▶ [What is expected]
In the entries below, find each line with the word "Vidhyanagar" and return it.
═══ Provided records
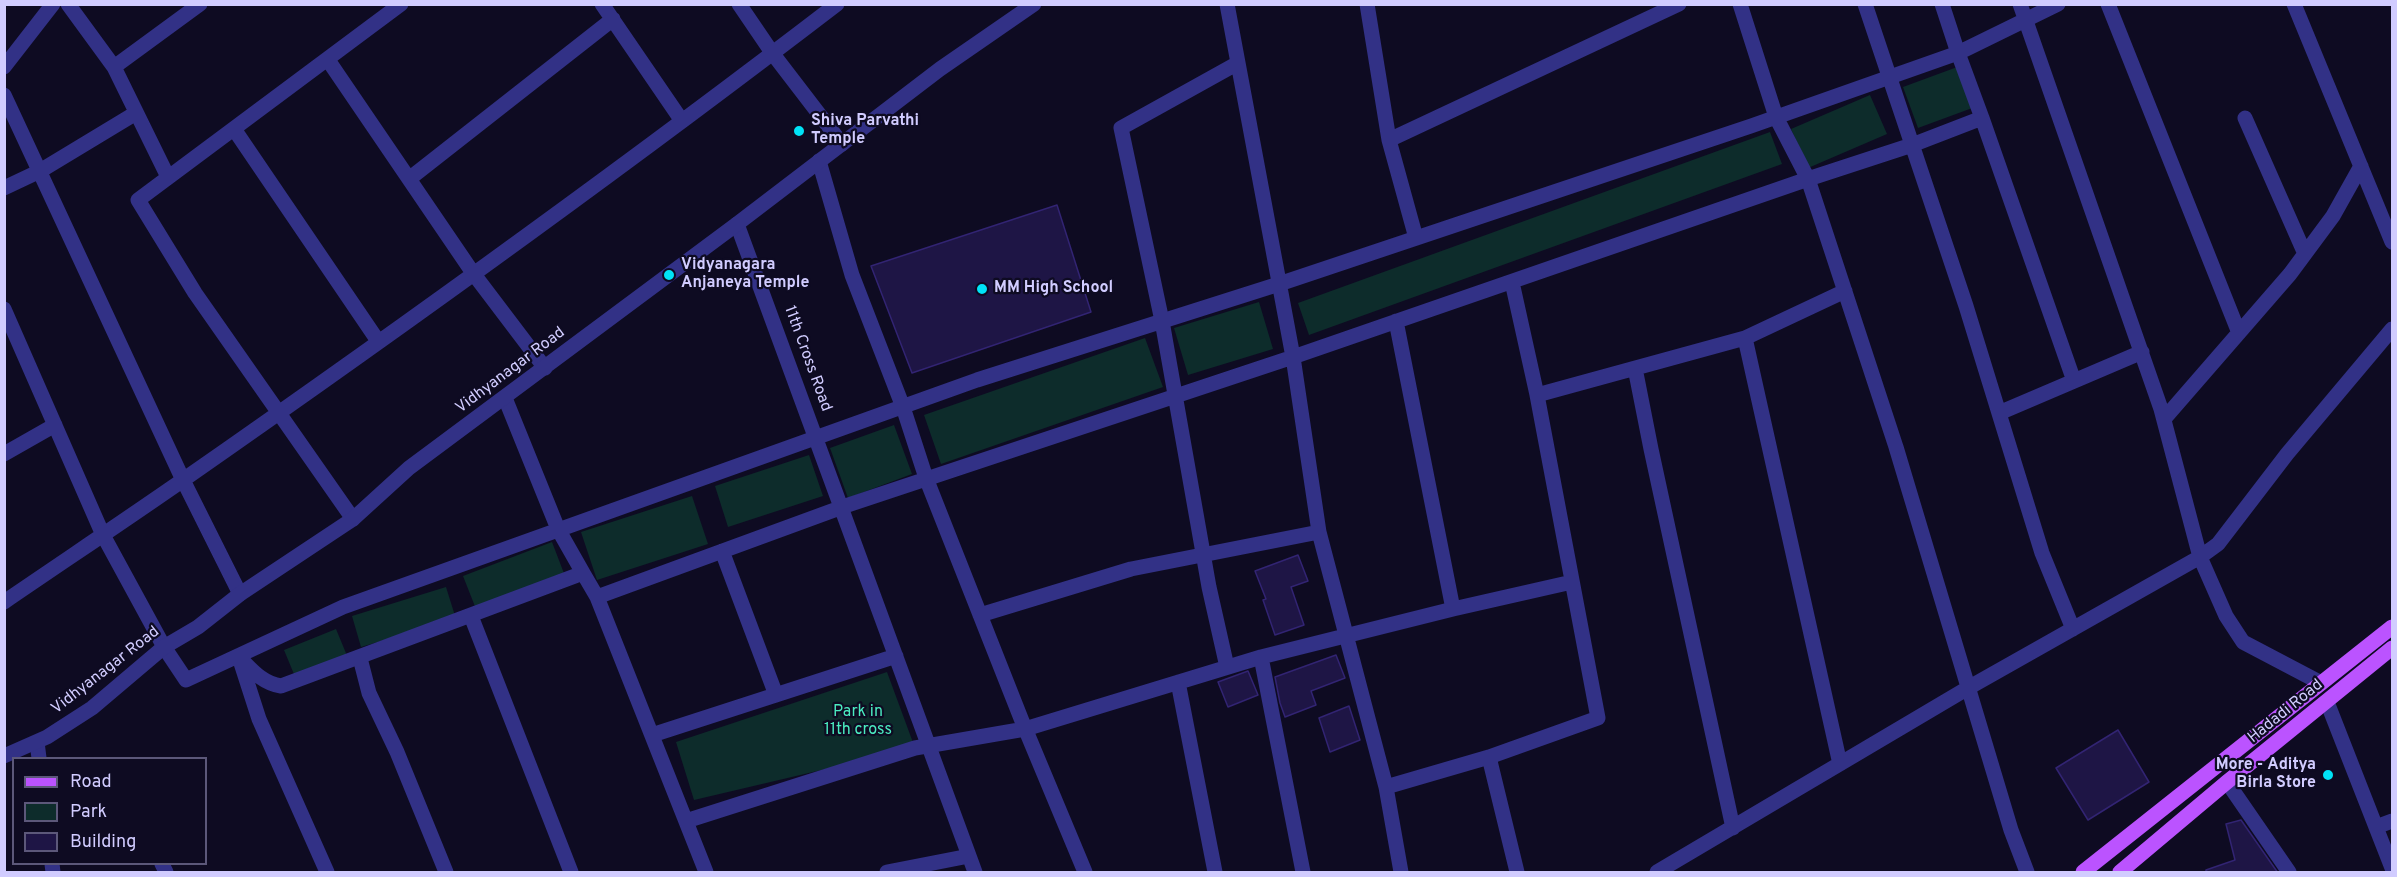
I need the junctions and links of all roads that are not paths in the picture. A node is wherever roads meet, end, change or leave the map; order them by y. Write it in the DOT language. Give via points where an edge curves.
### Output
graph roads {
  1 [pos="53,4"];
  2 [pos="68,4"];
  3 [pos="200,4"];
  4 [pos="401,4"];
  5 [pos="602,4"];
  6 [pos="739,4"];
  7 [pos="837,4"];
  8 [pos="1034,4"];
  9 [pos="1227,4"];
  10 [pos="1367,4"];
  11 [pos="1679,4"];
  12 [pos="1740,4"];
  13 [pos="1865,4"];
  14 [pos="1942,4"];
  15 [pos="2020,4"];
  16 [pos="2058,4"];
  17 [pos="2108,4"];
  18 [pos="2294,4"];
  19 [pos="613,19"];
  20 [pos="2025,20"];
  21 [pos="1958,53"];
  22 [pos="773,54"];
  23 [pos="328,60"];
  24 [pos="1238,63"];
  25 [pos="4,67"];
  26 [pos="114,67"];
  27 [pos="1890,77"];
  28 [pos="4,95"];
  29 [pos="136,113"];
  30 [pos="1776,117"];
  31 [pos="1982,118"];
  32 [pos="2245,118"];
  33 [pos="682,121"];
  34 [pos="234,129"];
  35 [pos="1389,140"];
  36 [pos="842,144"];
  37 [pos="1912,145"];
  38 [pos="819,162"];
  39 [pos="2361,166"];
  40 [pos="40,171"];
  41 [pos="168,177"];
  42 [pos="1808,179"];
  43 [pos="409,180"];
  44 [pos="4,188"];
  45 [pos="737,224"];
  46 [pos="1416,238"];
  47 [pos="2392,242"];
  48 [pos="2305,254"];
  49 [pos="473,273"];
  50 [pos="1512,282"];
  51 [pos="1279,284"];
  52 [pos="1845,291"];
  53 [pos="4,309"];
  54 [pos="1162,321"];
  55 [pos="1396,321"];
  56 [pos="2392,329"];
  57 [pos="2239,333"];
  58 [pos="1745,338"];
  59 [pos="378,341"];
  60 [pos="2142,352"];
  61 [pos="1293,357"];
  62 [pos="545,368"];
  63 [pos="1635,368"];
  64 [pos="2074,381"];
  65 [pos="1537,395"];
  66 [pos="1176,396"];
  67 [pos="505,398"];
  68 [pos="903,407"];
  69 [pos="279,411"];
  70 [pos="1999,413"];
  71 [pos="2164,419"];
  72 [pos="55,425"];
  73 [pos="816,438"];
  74 [pos="4,454"];
  75 [pos="926,478"];
  76 [pos="183,480"];
  77 [pos="842,507"];
  78 [pos="353,519"];
  79 [pos="558,530"];
  80 [pos="1319,532"];
  81 [pos="102,535"];
  82 [pos="722,551"];
  83 [pos="1204,554"];
  84 [pos="2200,557"];
  85 [pos="583,573"];
  86 [pos="1572,582"];
  87 [pos="240,594"];
  88 [pos="597,597"];
  89 [pos="4,602"];
  90 [pos="1453,609"];
  91 [pos="980,615"];
  92 [pos="471,616"];
  93 [pos="2392,627"];
  94 [pos="2073,629"];
  95 [pos="1345,637"];
  96 [pos="164,647"];
  97 [pos="2392,648"];
  98 [pos="896,656"];
  99 [pos="239,657"];
  100 [pos="1261,657"];
  101 [pos="360,658"];
  102 [pos="1227,667"];
  103 [pos="1178,682"];
  104 [pos="2321,683"];
  105 [pos="1968,688"];
  106 [pos="776,695"];
  107 [pos="2327,702"];
  108 [pos="1025,729"];
  109 [pos="652,735"];
  110 [pos="37,742"];
  111 [pos="928,746"];
  112 [pos="4,756"];
  113 [pos="39,757"];
  114 [pos="1489,757"];
  115 [pos="1840,764"];
  116 [pos="2227,782"];
  117 [pos="1386,787"];
  118 [pos="686,821"];
  119 [pos="2392,821"];
  120 [pos="2376,827"];
  121 [pos="1733,828"];
  122 [pos="969,856"];
  123 [pos="2392,868"];
  124 [pos="327,873"];
  125 [pos="446,873"];
  126 [pos="571,873"];
  127 [pos="706,873"];
  128 [pos="887,873"];
  129 [pos="975,873"];
  130 [pos="1085,873"];
  131 [pos="1215,873"];
  132 [pos="1303,873"];
  133 [pos="1401,873"];
  134 [pos="1517,873"];
  135 [pos="1657,873"];
  136 [pos="2027,873"];
  137 [pos="2083,873"];
  138 [pos="2120,873"];
  139 [pos="2289,873"];
  1 -- 25 [label="street"];
  2 -- 26 [label="street"];
  3 -- 26 [label="street"];
  4 -- 23 [label="street"];
  5 -- 19 [label="street"];
  6 -- 22 [label="street"];
  7 -- 22 [label="street"];
  8 -- 36 [label="street, Vidhyanagar Road"];
  9 -- 24 [label="street"];
  10 -- 35 [label="street"];
  11 -- 35 [label="street"];
  12 -- 30 [label="street"];
  13 -- 27 [label="street"];
  14 -- 21 [label="street"];
  15 -- 20 [label="street"];
  16 -- 20 [label="street"];
  17 -- 57 [label="street"];
  18 -- 39 [label="street"];
  19 -- 33 [label="street"];
  19 -- 43 [label="street"];
  20 -- 21 [label="street"];
  20 -- 60 [label="street"];
  21 -- 27 [label="street"];
  21 -- 31 [label="street"];
  22 -- 33 [label="street"];
  22 -- 36 [label="street"];
  23 -- 34 [label="street"];
  23 -- 43 [label="street"];
  24 -- 51 [label="street"];
  24 -- 54 [label="street" via="1121,128"];
  26 -- 29 [label="street"];
  27 -- 30 [label="street"];
  27 -- 37 [label="street"];
  28 -- 40 [label="street"];
  29 -- 40 [label="street"];
  29 -- 41 [label="street"];
  30 -- 42 [label="street"];
  30 -- 46 [label="street"];
  31 -- 37 [label="street"];
  31 -- 64 [label="street"];
  32 -- 48 [label="street"];
  33 -- 49 [label="street"];
  34 -- 41 [label="street"];
  34 -- 59 [label="street"];
  35 -- 46 [label="street"];
  36 -- 38 [label="street, Vidhyanagar Road"];
  37 -- 42 [label="street"];
  37 -- 70 [label="street"];
  38 -- 45 [label="street, Vidhyanagar Road"];
  38 -- 68 [label="street" via="852,275"];
  39 -- 47 [label="street"];
  39 -- 48 [label="street" via="2333,216"];
  40 -- 44 [label="street"];
  40 -- 76 [label="street"];
  41 -- 69 [label="street" via="138,200 195,293"];
  42 -- 50 [label="street"];
  42 -- 52 [label="street"];
  43 -- 49 [label="street"];
  45 -- 62 [label="street, Vidhyanagar Road"];
  45 -- 73 [label="street, 11th Cross Road"];
  46 -- 51 [label="street"];
  48 -- 57 [label="street"];
  49 -- 59 [label="street"];
  49 -- 62 [label="street"];
  50 -- 55 [label="street"];
  50 -- 65 [label="street"];
  51 -- 54 [label="street"];
  51 -- 61 [label="street"];
  52 -- 58 [label="street"];
  52 -- 105 [label="street"];
  53 -- 72 [label="street"];
  54 -- 66 [label="street"];
  54 -- 68 [label="street"];
  55 -- 61 [label="street"];
  55 -- 90 [label="street"];
  56 -- 84 [label="street" via="2218,544"];
  57 -- 71 [label="street"];
  58 -- 63 [label="street"];
  58 -- 115 [label="street"];
  59 -- 69 [label="street"];
  60 -- 64 [label="street"];
  60 -- 71 [label="street"];
  61 -- 66 [label="street"];
  61 -- 80 [label="street"];
  62 -- 67 [label="street, Vidhyanagar Road"];
  63 -- 65 [label="street"];
  63 -- 121 [label="street"];
  64 -- 70 [label="street"];
  65 -- 86 [label="street"];
  66 -- 75 [label="street"];
  66 -- 83 [label="street"];
  67 -- 78 [label="street, Vidhyanagar Road" via="409,468"];
  67 -- 79 [label="street"];
  68 -- 73 [label="street"];
  68 -- 75 [label="street"];
  69 -- 76 [label="street"];
  69 -- 78 [label="street"];
  70 -- 94 [label="street" via="2043,553"];
  71 -- 84 [label="street"];
  72 -- 74 [label="street"];
  72 -- 81 [label="street"];
  73 -- 77 [label="street, 11th Cross Road"];
  73 -- 79 [label="street"];
  75 -- 77 [label="street"];
  75 -- 91 [label="street"];
  76 -- 81 [label="street"];
  76 -- 87 [label="street"];
  77 -- 82 [label="street"];
  77 -- 98 [label="street, 11th Cross Road"];
  78 -- 87 [label="street, Vidhyanagar Road"];
  79 -- 85 [label="street"];
  79 -- 99 [label="street" via="343,607"];
  80 -- 83 [label="street"];
  80 -- 95 [label="street"];
  81 -- 89 [label="street"];
  81 -- 96 [label="street"];
  82 -- 88 [label="street"];
  82 -- 106 [label="street"];
  83 -- 91 [label="street" via="1131,569"];
  83 -- 102 [label="street"];
  84 -- 94 [label="street"];
  84 -- 104 [label="street" via="2226,616 2243,642"];
  85 -- 88 [label="street"];
  85 -- 92 [label="street"];
  86 -- 90 [label="street"];
  86 -- 114 [label="street" via="1598,718"];
  87 -- 96 [label="street, Vidhyanagar Road" via="198,627"];
  88 -- 109 [label="street"];
  90 -- 95 [label="street"];
  91 -- 108 [label="street"];
  92 -- 101 [label="street"];
  92 -- 126 [label="street"];
  93 -- 104 [label="main road"];
  94 -- 105 [label="street"];
  95 -- 100 [label="street"];
  95 -- 117 [label="street"];
  96 -- 99 [label="street" via="186,680"];
  96 -- 110 [label="street, Vidhyanagar Road" via="92,708"];
  97 -- 107 [label="main road, Hadadi Road"];
  98 -- 106 [label="street"];
  98 -- 111 [label="street, 11th Cross Road"];
  99 -- 101 [label="street" via="270,685 281,686"];
  99 -- 124 [label="street" via="259,719"];
  100 -- 102 [label="street"];
  100 -- 132 [label="street"];
  101 -- 125 [label="street" via="369,693"];
  102 -- 103 [label="street"];
  103 -- 108 [label="street"];
  103 -- 131 [label="street"];
  104 -- 137 [label="main road"];
  105 -- 115 [label="street"];
  105 -- 136 [label="street"];
  106 -- 109 [label="street"];
  107 -- 116 [label="main road, Hadadi Road"];
  107 -- 120 [label="street"];
  108 -- 111 [label="street"];
  108 -- 130 [label="street"];
  109 -- 118 [label="street"];
  110 -- 112 [label="street, Vidhyanagar Road"];
  110 -- 113 [label="street"];
  111 -- 118 [label="street"];
  111 -- 122 [label="street, 11th Cross Road"];
  114 -- 117 [label="street"];
  114 -- 134 [label="street"];
  115 -- 121 [label="street"];
  116 -- 138 [label="main road, Hadadi Road"];
  116 -- 139 [label="street"];
  117 -- 133 [label="street"];
  118 -- 127 [label="street"];
  119 -- 120 [label="street"];
  120 -- 123 [label="street"];
  121 -- 135 [label="street"];
  122 -- 128 [label="street"];
  122 -- 129 [label="street, 11th Cross Road"];
}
══════
▶ [Response below]
  8 -- 36 [label="street, Vidhyanagar Road"];
  36 -- 38 [label="street, Vidhyanagar Road"];
  38 -- 45 [label="street, Vidhyanagar Road"];
  45 -- 62 [label="street, Vidhyanagar Road"];
  62 -- 67 [label="street, Vidhyanagar Road"];
  67 -- 78 [label="street, Vidhyanagar Road" via="409,468"];
  78 -- 87 [label="street, Vidhyanagar Road"];
  87 -- 96 [label="street, Vidhyanagar Road" via="198,627"];
  96 -- 110 [label="street, Vidhyanagar Road" via="92,708"];
  110 -- 112 [label="street, Vidhyanagar Road"];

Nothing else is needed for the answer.